Проведенный Хеленой Кронин элегантный исторический анализ показывает, что противостояние Дарвина и Уоллеса в области полового отбора сильно пережило и того и другого, протянувшись через весь XX век до наших дней. Особенное удовольствие доставляет тот факт – который, вероятно, позабавил бы как Дарвина, так и Уоллеса, – что оба эти ответвления теории полового отбора, особенно в своем нынешнем виде, в значительной степени парадоксальны. Оба способны предсказывать возникновение удивительной, даже сумасбродной саморекламы, предназначенной для противоположного пола, – такой, какую мы и в самом деле наблюдаем в природе. Пышный павлиний хвост – всего лишь самый известный пример из многих.
Я уже сказал, что идея, независимо пришедшая в голову Дарвину и Уоллесу, – одна из самых великих идей, когда-либо озарявших человеческий разум. Подходя к концу выступления, хочу придать этой своей мысли более универсальное звучание. Моя первая книга открывалась следующими словами:
Разумная жизнь на той или иной планете достигает зрелости, когда ее носители впервые постигают смысл собственного существования.

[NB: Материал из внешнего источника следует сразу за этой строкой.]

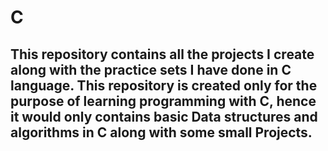 # C 
## This repository contains all the projects I create along with the practice sets I have done in C language. This repository is created only for the purpose of learning programming with C, hence it would only contains basic Data structures and algorithms in C along with some small Projects.
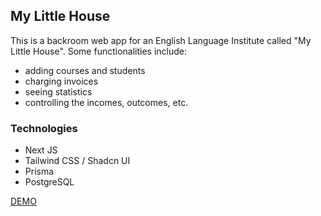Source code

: ## My Little House
This is a backroom web app for an English Language Institute called "My Little House". Some functionalities include:
- adding courses and students
- charging invoices
- seeing statistics
- controlling the incomes, outcomes, etc.

### Technologies
  - Next JS
  - Tailwind CSS / Shadcn UI
  - Prisma
  - PostgreSQL

[DEMO]()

Если высшие существа из космоса когда-либо посетят Землю, первым вопросом, которым они зададутся, с тем чтобы установить уровень нашей цивилизации, будет: «Удалось ли им уже открыть эволюцию?» Живые организмы существовали на Земле, не зная для чего, более трех тысяч миллионов лет, прежде чем истина осенила наконец одного из них. Это был Чарльз Дарвин[89].
Справедливее, хотя и менее эффектно, было бы сказать «двух из них» и присоединить к имени Дарвина имя Уоллеса. Но, как бы то ни было, позвольте продолжить мое рассуждение об универсальности их теории.
Я полагаю, что открытая Дарвином и Уоллесом теория эволюции путем естественного отбора представляет собой не только объяснение жизни на этой планете, но и жизни вообще. Если где-либо еще во Вселенной будет обнаружена жизнь, то предсказываю, что, каковы бы ни были частные различия, один из характеризующих ее важных принципов будет общим с нашей, земной формой жизни. Ее эволюция будет направляться механизмом, в общих чертах аналогичным дарвиновско-уоллесовскому механизму естественного отбора.
Я все еще не вполне уверен, насколько категорично следует высказывать эту мысль[90]. Наименее жесткая формулировка, в правоте которой я нисколько не сомневаюсь, такова: за исключением естественного отбора, ни единой работающей теории эволюции никогда предложено не было. Если же выражаться более безапелляционно, то никакой другой работающей теории и не может быть предложено. Думаю, я буду придерживаться осторожной версии. Даже из нее вытекают поразительные следствия.
Теория естественного отбора не просто объясняет все, что нам известно о живой природе. Она делает это убедительно, изящно и экономично. И у нее несомненно есть тот размах, что сопоставим с масштабом проблемы, которую она берется решать.
Возможно, Дарвин с Уоллесом были и не первыми, кому мелькнул проблеск этой мысли. Но они первыми осознали все величие поставленной задачи, равно как и соответствующее величие того решения, к которому пришли сообща и в то же время независимо. Таков их масштаб как ученых. А взаимное великодушие, с каким они разрешили вопрос приоритета, – показатель масштаба их личностей.